Bireysel ve toplumsal farkındalık önemli
Hipertansiyonun önlenmesinde ferdi ve toplumsal farkındalığın değerli olduğunu belirten Prof. Dr. Muzaffer Murat Değertekin, kelamlarını şöyle tamamladı:
“Türkiye’de yüzde 30-40 oranında kişi, hipertansiyonunun farkında değil. Değerli olan ikinci nokta ise hipertansiyon teşhisi konulduktan sonra ilaç tedavisine başlandığında hasta ‘Nasıl olsa ilaç kullanıyorum’ diye tansiyonunu takip etmiyor. Bu yüzden de tekrar yüzde 30-40’ının aktif ilaç kullanma sorunu var. Hem hastalığın farkındalığı ve teşhisinde bir sorunumuz var hem de teşhis konulduktan sonra ilacın tertipli kullanımında bir sorun var. Bu iki sorunun bilhassa aşılması, hipertansyon denetimi ve hipertansiyona bağlı oluşacak ek hastalıkların denetimi açısından kıymetli.

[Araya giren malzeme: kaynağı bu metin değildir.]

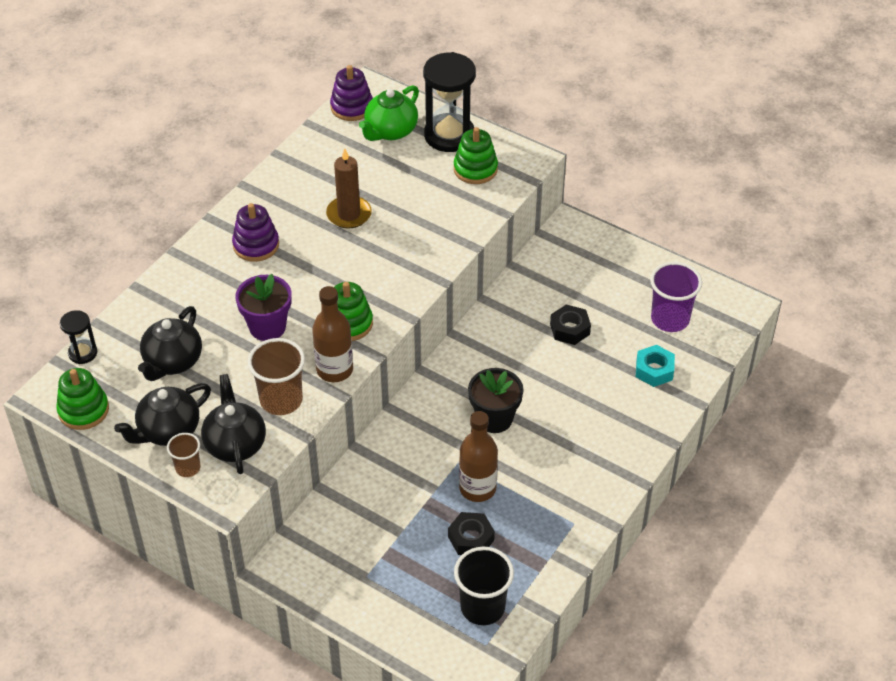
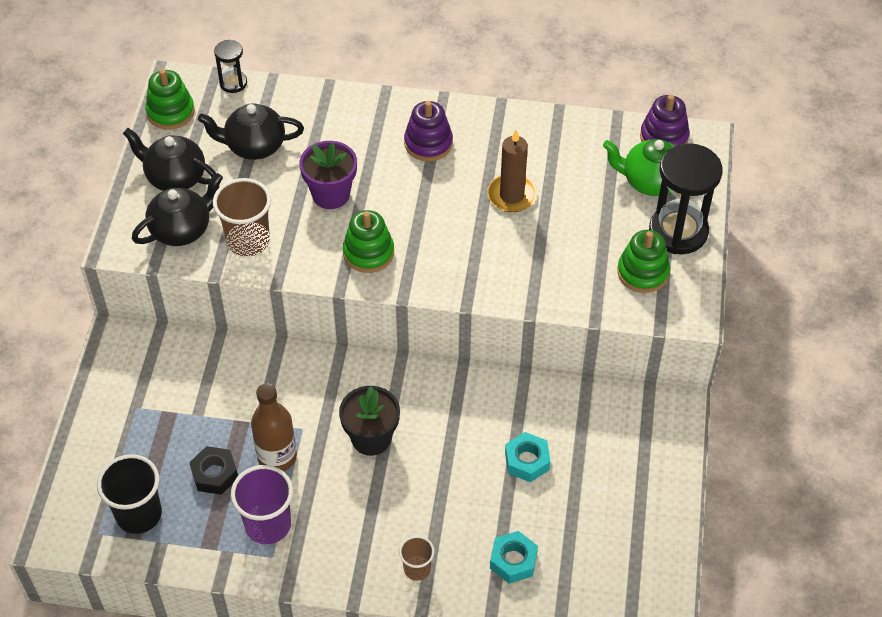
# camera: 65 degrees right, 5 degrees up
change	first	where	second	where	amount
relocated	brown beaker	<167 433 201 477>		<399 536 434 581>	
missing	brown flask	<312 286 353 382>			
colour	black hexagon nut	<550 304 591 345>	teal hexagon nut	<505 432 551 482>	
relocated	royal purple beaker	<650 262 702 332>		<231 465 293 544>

Bilinçlenme çocukluk çağında başlamalı
Yaşam hali değişikliği konusunda toplumu motive etmek lazım. En kıymetlisi hipertansiyonla bir arada giden obezite üzere eşlik eden hastalıklar konusunda da erken devirde ailelerin çocuklarına antrenman, ülkü kilo, gerçek beslenme alışkanlıkları, tüketilen gıdaların seçimi üzere bahislerde yönlendirme yapması, ileride çocukların obezite ve hipertansiyondan korunmasını sağlar. Düzgün besin tüketimi ve nizamlı idman alışkanlığı olanların hipertansiyonla müsabaka riski düşer ya da bir genetik yatkınlık varsa ortaya çıkması ötelemiş ya da geciktirilmiş olur.”